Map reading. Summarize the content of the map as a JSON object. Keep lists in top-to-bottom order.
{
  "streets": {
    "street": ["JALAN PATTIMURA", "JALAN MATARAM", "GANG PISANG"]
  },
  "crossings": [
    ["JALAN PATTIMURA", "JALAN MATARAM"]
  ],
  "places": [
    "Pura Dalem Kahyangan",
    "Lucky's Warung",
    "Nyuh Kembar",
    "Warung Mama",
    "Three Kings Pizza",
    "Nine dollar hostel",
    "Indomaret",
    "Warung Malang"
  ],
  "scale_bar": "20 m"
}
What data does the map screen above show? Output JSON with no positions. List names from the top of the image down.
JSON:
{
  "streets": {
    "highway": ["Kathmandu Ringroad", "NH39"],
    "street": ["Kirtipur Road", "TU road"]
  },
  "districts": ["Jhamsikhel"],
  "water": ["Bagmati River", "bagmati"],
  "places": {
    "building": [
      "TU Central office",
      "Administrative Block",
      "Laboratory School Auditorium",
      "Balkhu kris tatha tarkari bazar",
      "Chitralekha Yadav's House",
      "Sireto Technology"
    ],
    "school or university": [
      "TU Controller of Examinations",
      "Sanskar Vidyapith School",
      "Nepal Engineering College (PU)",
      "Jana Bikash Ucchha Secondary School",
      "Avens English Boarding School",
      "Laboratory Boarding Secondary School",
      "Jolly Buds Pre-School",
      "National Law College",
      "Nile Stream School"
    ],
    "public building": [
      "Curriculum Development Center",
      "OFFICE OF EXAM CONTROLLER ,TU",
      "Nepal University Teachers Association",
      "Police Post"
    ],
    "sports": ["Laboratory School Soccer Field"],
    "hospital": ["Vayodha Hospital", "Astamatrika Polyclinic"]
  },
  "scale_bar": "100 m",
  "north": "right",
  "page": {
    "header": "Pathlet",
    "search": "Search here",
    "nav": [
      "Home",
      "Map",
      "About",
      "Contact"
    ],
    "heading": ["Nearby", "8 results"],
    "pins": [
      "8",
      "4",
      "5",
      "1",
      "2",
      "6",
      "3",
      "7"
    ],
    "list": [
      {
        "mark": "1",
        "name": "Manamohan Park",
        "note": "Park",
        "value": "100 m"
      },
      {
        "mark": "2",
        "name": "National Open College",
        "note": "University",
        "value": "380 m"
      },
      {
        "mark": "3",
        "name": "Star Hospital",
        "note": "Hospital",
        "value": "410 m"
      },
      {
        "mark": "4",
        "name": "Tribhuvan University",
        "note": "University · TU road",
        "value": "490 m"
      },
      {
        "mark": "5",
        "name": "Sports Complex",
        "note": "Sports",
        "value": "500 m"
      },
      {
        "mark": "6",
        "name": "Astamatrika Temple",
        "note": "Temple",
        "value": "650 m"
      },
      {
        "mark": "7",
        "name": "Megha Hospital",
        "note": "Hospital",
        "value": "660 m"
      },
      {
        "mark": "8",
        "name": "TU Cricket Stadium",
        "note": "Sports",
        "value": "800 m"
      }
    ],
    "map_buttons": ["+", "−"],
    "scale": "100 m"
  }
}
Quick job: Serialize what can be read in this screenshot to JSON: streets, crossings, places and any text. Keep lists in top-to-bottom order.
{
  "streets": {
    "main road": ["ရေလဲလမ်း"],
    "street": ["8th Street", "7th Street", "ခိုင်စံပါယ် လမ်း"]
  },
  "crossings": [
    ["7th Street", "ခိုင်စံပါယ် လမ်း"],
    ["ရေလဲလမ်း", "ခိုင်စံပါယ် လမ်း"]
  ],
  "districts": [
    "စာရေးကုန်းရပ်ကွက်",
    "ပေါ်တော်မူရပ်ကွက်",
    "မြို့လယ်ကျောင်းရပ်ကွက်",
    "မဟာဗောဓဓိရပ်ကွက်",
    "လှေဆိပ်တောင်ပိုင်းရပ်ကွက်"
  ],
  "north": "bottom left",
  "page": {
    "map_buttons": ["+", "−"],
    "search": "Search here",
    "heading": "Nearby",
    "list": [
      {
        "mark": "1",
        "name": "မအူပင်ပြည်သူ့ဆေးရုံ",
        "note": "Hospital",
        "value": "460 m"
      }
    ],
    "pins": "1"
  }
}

Task.
Copy out each line of the entries that holds "lists".

Solution for this problem.
Map reading. Summarize the content of the map as a JSON object. Keep lists in top-to-bottom order.
Quick job: Serialize what can be read in this screenshot to JSON: streets, crossings, places and any text. Keep lists in top-to-bottom order.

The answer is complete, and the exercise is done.